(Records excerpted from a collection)
========================================================================
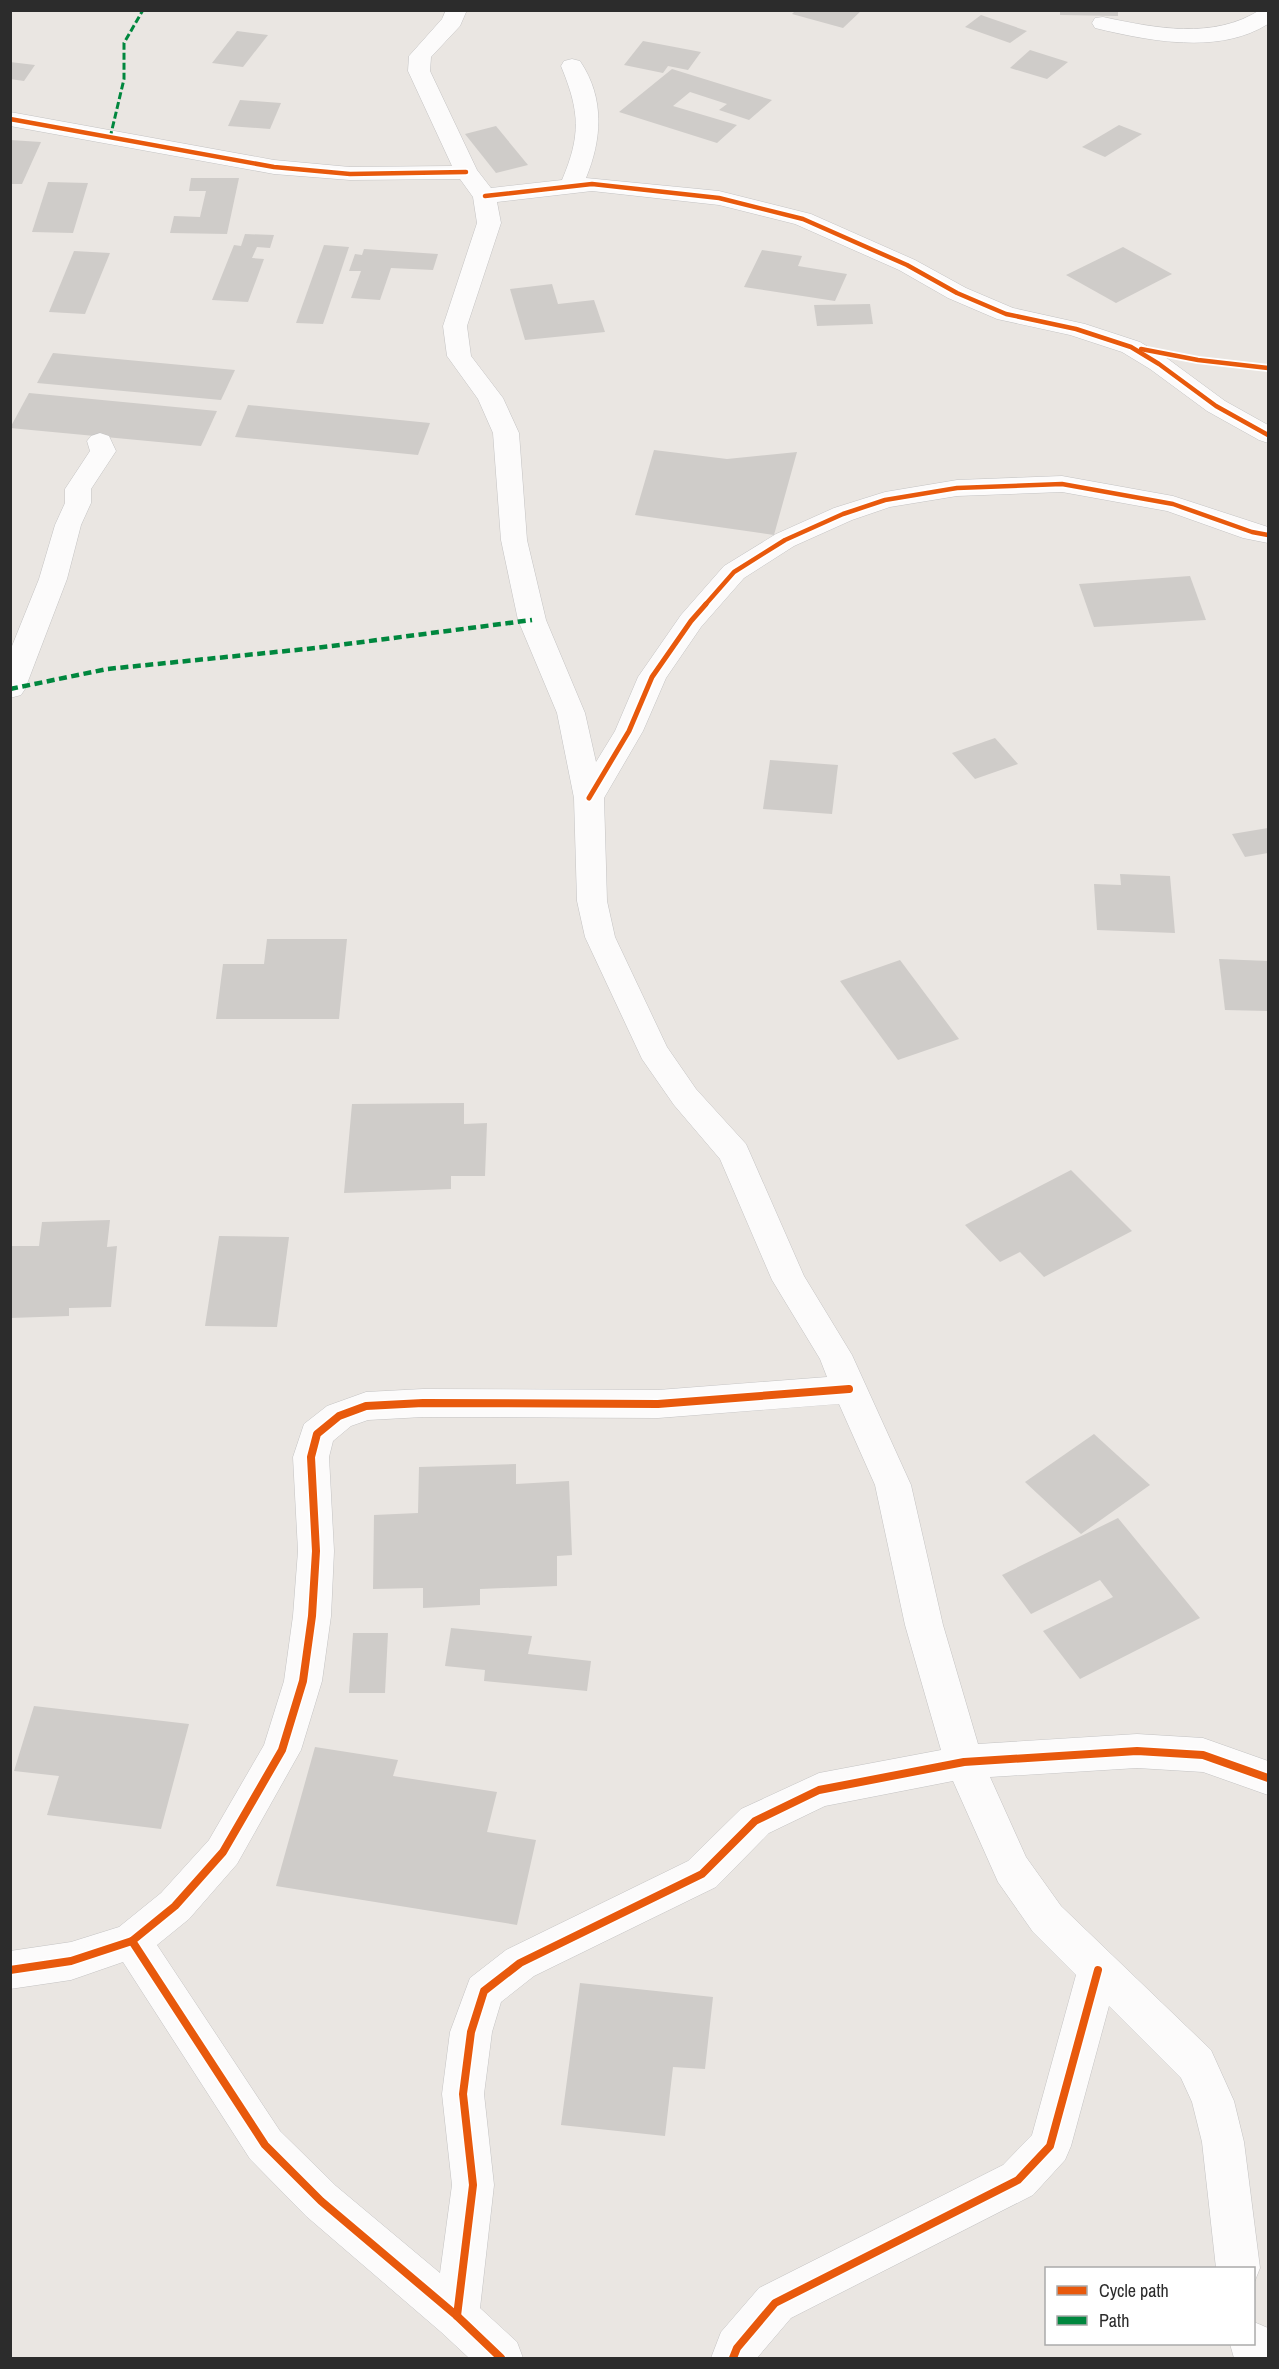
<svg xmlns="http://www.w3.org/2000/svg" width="1279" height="2369" font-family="'Archivo Narrow',sans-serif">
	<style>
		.building { fill: #cfccc9 }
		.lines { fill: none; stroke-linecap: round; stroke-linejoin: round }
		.street-casing { stroke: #c4c3c3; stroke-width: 1 }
		.street { fill: #fcfbfb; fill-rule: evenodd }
		.quiet-far1 { stroke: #00873e; stroke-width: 3; stroke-dasharray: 7 3; stroke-linecap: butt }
		.quiet { stroke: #00873e; stroke-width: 4.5; stroke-dasharray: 8 4.5; stroke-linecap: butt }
		.cycleway-far2-casing { stroke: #fff; stroke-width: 8 }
		.cycleway-far1-casing { stroke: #fff; stroke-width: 9 }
		.cycleway-casing { stroke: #fff; stroke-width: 11 }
		.cycleway-far2 { stroke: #e8590c; stroke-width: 4.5 }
		.cycleway-far1 { stroke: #e8590c; stroke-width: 5 }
		.cycleway { stroke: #e8590c; stroke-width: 8 }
	</style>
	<rect width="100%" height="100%" fill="#eae6e2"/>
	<g class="building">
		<polygon points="796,10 862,10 843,28 792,14"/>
		<polygon points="1060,10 1118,10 1118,16 1060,15"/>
		<polygon points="981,15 1027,31 1010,43 965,27"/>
		<polygon points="237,31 268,35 243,67 212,63"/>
		<polygon points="643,41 701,52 688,70 668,66 663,73 624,65"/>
		<polygon points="1030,50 1068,62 1047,79 1010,68"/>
		<polygon points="10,62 35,65 24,81 10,79"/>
		<polygon points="672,69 772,100 749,120 719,110 727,104 690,92 673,106 737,125 717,143 619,112"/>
		<polygon points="240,100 281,103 270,129 228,126"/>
		<polygon points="1119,125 1142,134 1105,157 1082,147"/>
		<polygon points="496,126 528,165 496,173 465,134"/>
		<polygon points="10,140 41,142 22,184 10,184"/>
		<polygon points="191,178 239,178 227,234 170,233 174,216 200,217 206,191 189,191"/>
		<polygon points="48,182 88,183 73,233 32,232"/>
		<polygon points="245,234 274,235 270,248 257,247 252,258 264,259 248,302 212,300 234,245 241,246"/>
		<polygon points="324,245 349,247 323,324 296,323"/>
		<polygon points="1123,247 1172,274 1116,303 1066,275"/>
		<polygon points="364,249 438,254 433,270 391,268 380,300 351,298 361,271 349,271 355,254 362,255"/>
		<polygon points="762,250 802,256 798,266 847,274 835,301 744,287"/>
		<polygon points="74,251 110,253 85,314 49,312"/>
		<polygon points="552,284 558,304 594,300 605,332 525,340 510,289"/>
		<polygon points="870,304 873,324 817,326 814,305"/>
		<polygon points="53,353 235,370 221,400 37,383"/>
		<polygon points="29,393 217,411 201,446 10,428"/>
		<polygon points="248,405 430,423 418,455 235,437"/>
		<polygon points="654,450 727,459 797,452 774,535 635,515"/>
		<polygon points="1190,576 1206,620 1094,627 1079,584"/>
		<polygon points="995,738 1018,764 975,779 952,753"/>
		<polygon points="770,760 838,765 832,814 763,809"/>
		<polygon points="1268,828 1268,853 1245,857 1232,834"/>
		<polygon points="1120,874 1170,876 1175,933 1097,930 1094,884 1121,885"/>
		<polygon points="267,939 347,939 339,1019 216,1019 223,964 264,964"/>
		<polygon points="1219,959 1268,961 1268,1011 1225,1010"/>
		<polygon points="900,960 959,1039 898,1060 840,981"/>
		<polygon points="464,1103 464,1124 487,1123 485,1176 451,1176 451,1189 344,1193 352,1104"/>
		<polygon points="1071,1170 1132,1231 1044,1277 1020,1252 1000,1262 965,1225"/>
		<polygon points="110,1220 107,1247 117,1246 111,1307 69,1308 69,1316 10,1318 10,1246 39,1246 42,1222"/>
		<polygon points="219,1236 289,1237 277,1327 205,1326"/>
		<polygon points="1094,1434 1150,1485 1081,1534 1025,1482"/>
		<polygon points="516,1464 516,1484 569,1481 572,1555 557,1556 557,1586 480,1589 480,1605 423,1608 423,1588 373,1589 374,1515 418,1513 419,1467"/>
		<polygon points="1118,1518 1200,1618 1080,1679 1043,1631 1113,1597 1100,1580 1031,1614 1002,1575"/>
		<polygon points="451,1628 532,1636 528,1654 591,1661 587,1691 484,1681 485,1670 445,1666"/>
		<polygon points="353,1633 388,1633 385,1693 349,1693"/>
		<polygon points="34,1706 189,1724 161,1829 47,1815 59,1776 14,1771"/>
		<polygon points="315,1747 398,1760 393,1776 497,1792 487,1832 536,1840 517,1925 276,1886"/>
		<polygon points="580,1983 713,1997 705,2069 673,2067 665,2136 561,2125"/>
	</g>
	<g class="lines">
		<defs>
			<g id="street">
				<path d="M446 10H467L460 26 431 57 430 71 477 170 491 188 562 180C581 135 580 112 561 66L564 61 572 59 580 61C605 98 602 139 586 178L719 191 811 214 915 260 966 288 1013 308 1085 324 1140 342 1168 359 1225 401 1268 425V443L1259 440 1207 411 1150 369 1122 352 1070 335 997 319 948 298 899 270 795 224 719 205 592 191 497 202 501 223 467 326 471 356 503 398 519 433 527 540 546 620 585 713 596 762 615 731 638 677 681 615 724 566 776 534 834 508 885 492 957 480 1062 476 1173 496 1268 527V543L1243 538 1167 511 1062 492 957 496 890 507 852 520 794 546 744 578 701 627 666 678 643 731 604 798 607 901 615 937 667 1047 696 1089 746 1144 750 1153 804 1276 852 1355 911 1485 943 1625 978 1744 1137 1734 1203 1738 1268 1761V1795L1203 1772 1137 1768 990 1777 1026 1857 1061 1906 1211 2050 1234 2101 1244 2142 1260 2268 1254 2283V2268H1216L1202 2142 1192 2102 1181 2078 1109 2006 1071 2146 1065 2160 1033 2195 791 2318 757 2358H711L721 2332 759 2288 1003 2165 1032 2135 1076 1975 1033 1932 998 1882 953 1781 825 1806 769 1833 716 1887 534 1976 501 2002 492 2032 484 2094 494 2185 480 2308 517 2342 523 2358H469L441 2332 306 2216 250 2159 123 1962 71 1980 10 1989V1951L71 1942 119 1927 161 1893 209 1840 264 1745 284 1681 293 1616 298 1551 293 1457 304 1424 327 1406 366 1392 423 1389 658 1390 827 1377 820 1359 772 1280 720 1159 674 1105 642 1059 585 937 577 901 574 798 557 713 518 620 501 540 493 433 478 399 447 356 443 326 477 223 473 197 460 179 350 180 274 174 10 126V112L274 160 350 167 452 166 408 71 409 56 442 19ZM839 1404 875 1485 905 1625 941 1750 819 1773 741 1809 688 1861 506 1950 470 1978 450 2032 442 2094 452 2185 440 2273 336 2186 280 2131 157 1945 189 1919 237 1864 301 1750 322 1681 331 1616 334 1551 329 1457 333 1441 351 1426 368 1420 423 1417 658 1418Z"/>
				<path d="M1260 10H1268V24C1219 55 1149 41 1095 28L1092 23 1095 18 1103 17C1155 28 1213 40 1260 10Z"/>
				<polygon points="100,433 109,436 116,451 91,489 91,503 81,525 67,579 25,689 21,695 10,698 10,651 39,579 55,525 65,503 65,489 90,451 87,441 91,436"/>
				<polygon points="1254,2322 1268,2328 1268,2358 1234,2358 1230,2344 1254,2344"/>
			</g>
		</defs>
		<use href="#street" class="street-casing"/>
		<use href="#street" class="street"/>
		<polyline class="quiet-far1" points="110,138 124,79 124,43 143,10"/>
		<polyline class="quiet" points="10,689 107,669 316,648 532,620"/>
		<defs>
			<g id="cycleway-far2">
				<polyline points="10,119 274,167 350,174 466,172"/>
				<polyline points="485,196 592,184 719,198 803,219 907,265 957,293 1006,314 1076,329 1131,347 1159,364 1216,406 1268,435"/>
				<polyline points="1141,349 1198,360 1268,368"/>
				<polyline points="705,605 734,572 785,540 843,514 885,500 957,488 1062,484 1173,504 1252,532 1268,535"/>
			</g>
			<polyline id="cycleway-far1" points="589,798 629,731 652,677 691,621 706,604"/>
			<g id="cycleway">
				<polyline points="132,1941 265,2145 321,2201 457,2316 501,2358"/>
				<polyline points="10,1970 71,1961 132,1941 175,1906 223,1852 282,1750 303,1681 312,1616 316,1551 311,1457 317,1434 339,1416 366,1406 423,1403 658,1404 849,1389"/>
				<polyline points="457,2316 473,2185 463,2094 471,2032 484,1991 520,1963 702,1874 755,1821 819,1790 964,1762 1137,1751 1203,1755 1268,1778"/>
				<polyline points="733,2358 737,2348 775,2303 1018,2180 1050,2146 1098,1970"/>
			</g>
		</defs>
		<use href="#cycleway-far2" class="cycleway-far2-casing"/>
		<use href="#cycleway-far1" class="cycleway-far1-casing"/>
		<use href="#cycleway" class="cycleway-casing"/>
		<use href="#cycleway-far2" class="cycleway-far2"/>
		<use href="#cycleway-far1" class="cycleway-far1"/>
		<use href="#cycleway" class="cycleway"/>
	</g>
	<rect width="1279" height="2369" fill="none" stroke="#2c2c2c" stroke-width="24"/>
	<rect x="1045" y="2267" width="210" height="78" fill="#ffffff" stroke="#ababab" stroke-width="1.5"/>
	<rect x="1057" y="2286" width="30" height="9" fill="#e8590c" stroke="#ababab" stroke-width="1.5"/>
	<text x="1099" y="2297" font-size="18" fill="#2c2c2c">Cycle path</text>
	<rect x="1057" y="2316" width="30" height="9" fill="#00873e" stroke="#ababab" stroke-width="1.5"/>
	<text x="1099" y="2327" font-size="18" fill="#2c2c2c">Path</text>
</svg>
========================================================================
### Required work:
Whenever a line above holds the word "lines", include it in your count, and report nothing but that count.

### Written response:
2